| Instructions to follow |
Give every line of the records below as a JSON list of strings, one string per line, with blank lines and the pictures left out.
** Start Working data **
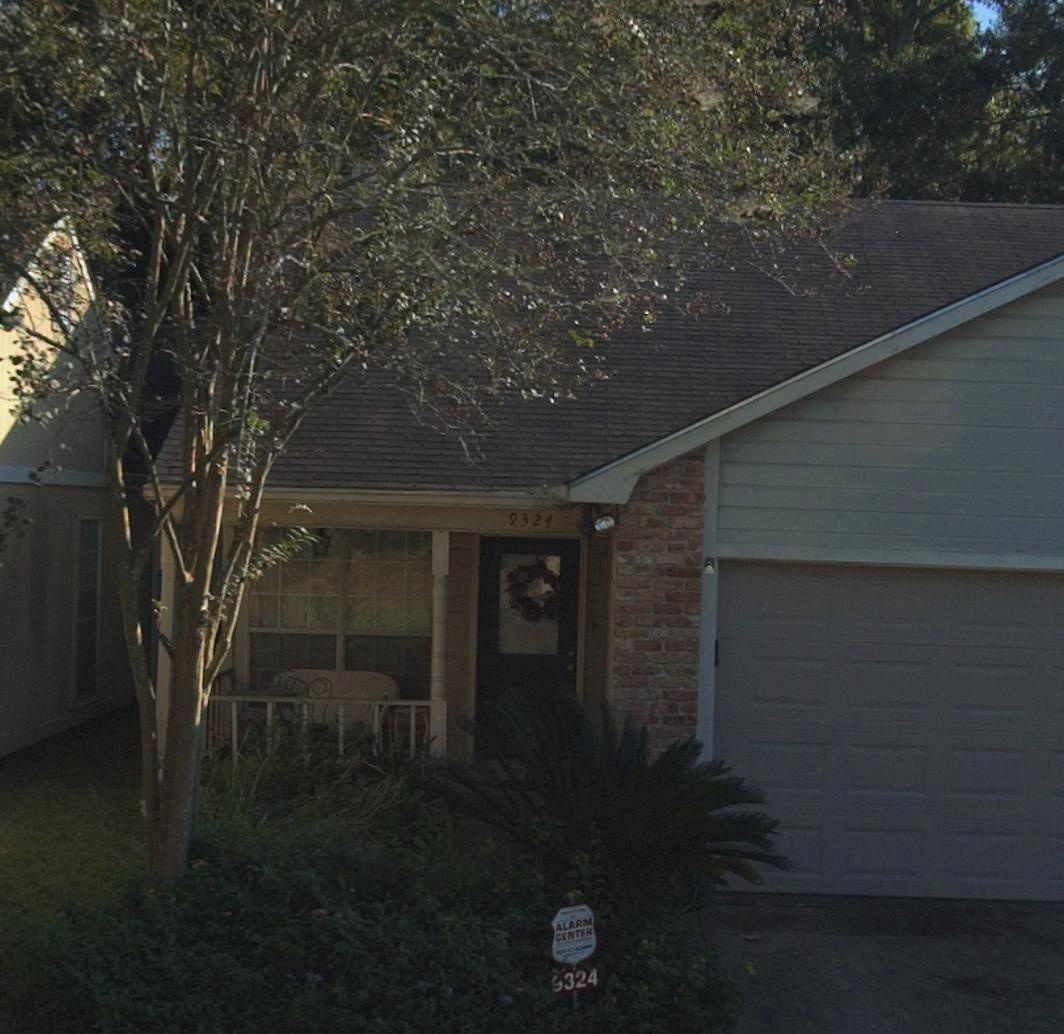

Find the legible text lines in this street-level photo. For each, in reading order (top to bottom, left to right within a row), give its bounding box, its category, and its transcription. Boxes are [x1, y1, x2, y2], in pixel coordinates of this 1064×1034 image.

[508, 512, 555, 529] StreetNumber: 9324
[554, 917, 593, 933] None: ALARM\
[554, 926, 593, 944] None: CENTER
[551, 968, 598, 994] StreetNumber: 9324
** End Working data **
| Answer to the exercise |
[
  "Find the legible text lines in this street-level photo. For each, in reading order (top to bottom, left to right within a row), give its bounding box, its category, and its transcription. Boxes are [x1, y1, x2, y2], in pixel coordinates of this 1064×1034 image.",
  "[508, 512, 555, 529] StreetNumber: 9324",
  "[554, 917, 593, 933] None: ALARM\\",
  "[554, 926, 593, 944] None: CENTER",
  "[551, 968, 598, 994] StreetNumber: 9324"
]